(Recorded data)
■ ■ ■ ■ ■
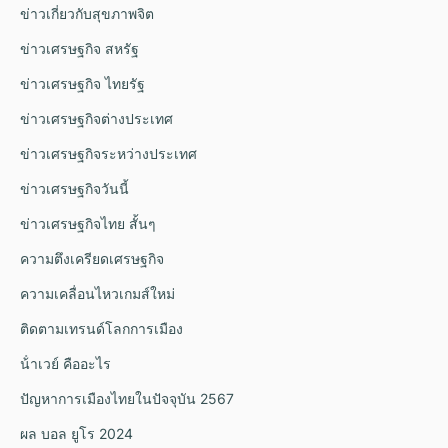
ข่าวเกี่ยวกับสุขภาพจิต
ข่าวเศรษฐกิจ สหรัฐ
ข่าวเศรษฐกิจ ไทยรัฐ
ข่าวเศรษฐกิจต่างประเทศ
ข่าวเศรษฐกิจระหว่างประเทศ
ข่าวเศรษฐกิจวันนี้
ข่าวเศรษฐกิจไทย สั้นๆ
ความตึงเครียดเศรษฐกิจ
ความเคลื่อนไหวเกมส์ใหม่
ติดตามเทรนด์โลกการเมือง
น้ําเวย์ คืออะไร
ปัญหาการเมืองไทยในปัจจุบัน 2567
ผล บอล ยูโร 2024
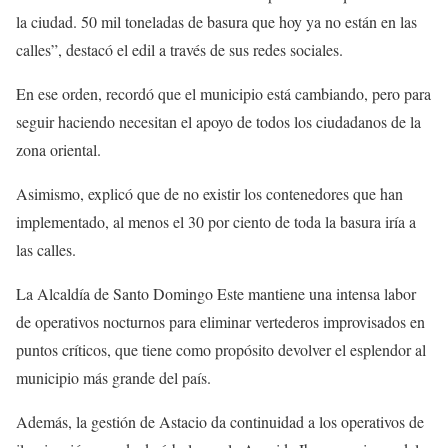
la ciudad. 50 mil toneladas de basura que hoy ya no están en las
calles”, destacó el edil a través de sus redes sociales.
En ese orden, recordó que el municipio está cambiando, pero para
seguir haciendo necesitan el apoyo de todos los ciudadanos de la
zona oriental.
Asimismo, explicó que de no existir los contenedores que han
implementado, al menos el 30 por ciento de toda la basura iría a
las calles.
La Alcaldía de Santo Domingo Este mantiene una intensa labor
de operativos nocturnos para eliminar vertederos improvisados en
puntos críticos, que tiene como propósito devolver el esplendor al
municipio más grande del país.
Además, la gestión de Astacio da continuidad a los operativos de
■ ■ ■ ■ ■
- **PROBLEM TO WORK ON**
The reply must hold exactly the lines from the one containing "sus redes sociales." to the last line of the entries, and nothing more.

- **SOLUTION FOR THIS PROBLEM**
calles”, destacó el edil a través de sus redes sociales.
En ese orden, recordó que el municipio está cambiando, pero para
seguir haciendo necesitan el apoyo de todos los ciudadanos de la
zona oriental.
Asimismo, explicó que de no existir los contenedores que han
implementado, al menos el 30 por ciento de toda la basura iría a
las calles.
La Alcaldía de Santo Domingo Este mantiene una intensa labor
de operativos nocturnos para eliminar vertederos improvisados en
puntos críticos, que tiene como propósito devolver el esplendor al
municipio más grande del país.
Además, la gestión de Astacio da continuidad a los operativos de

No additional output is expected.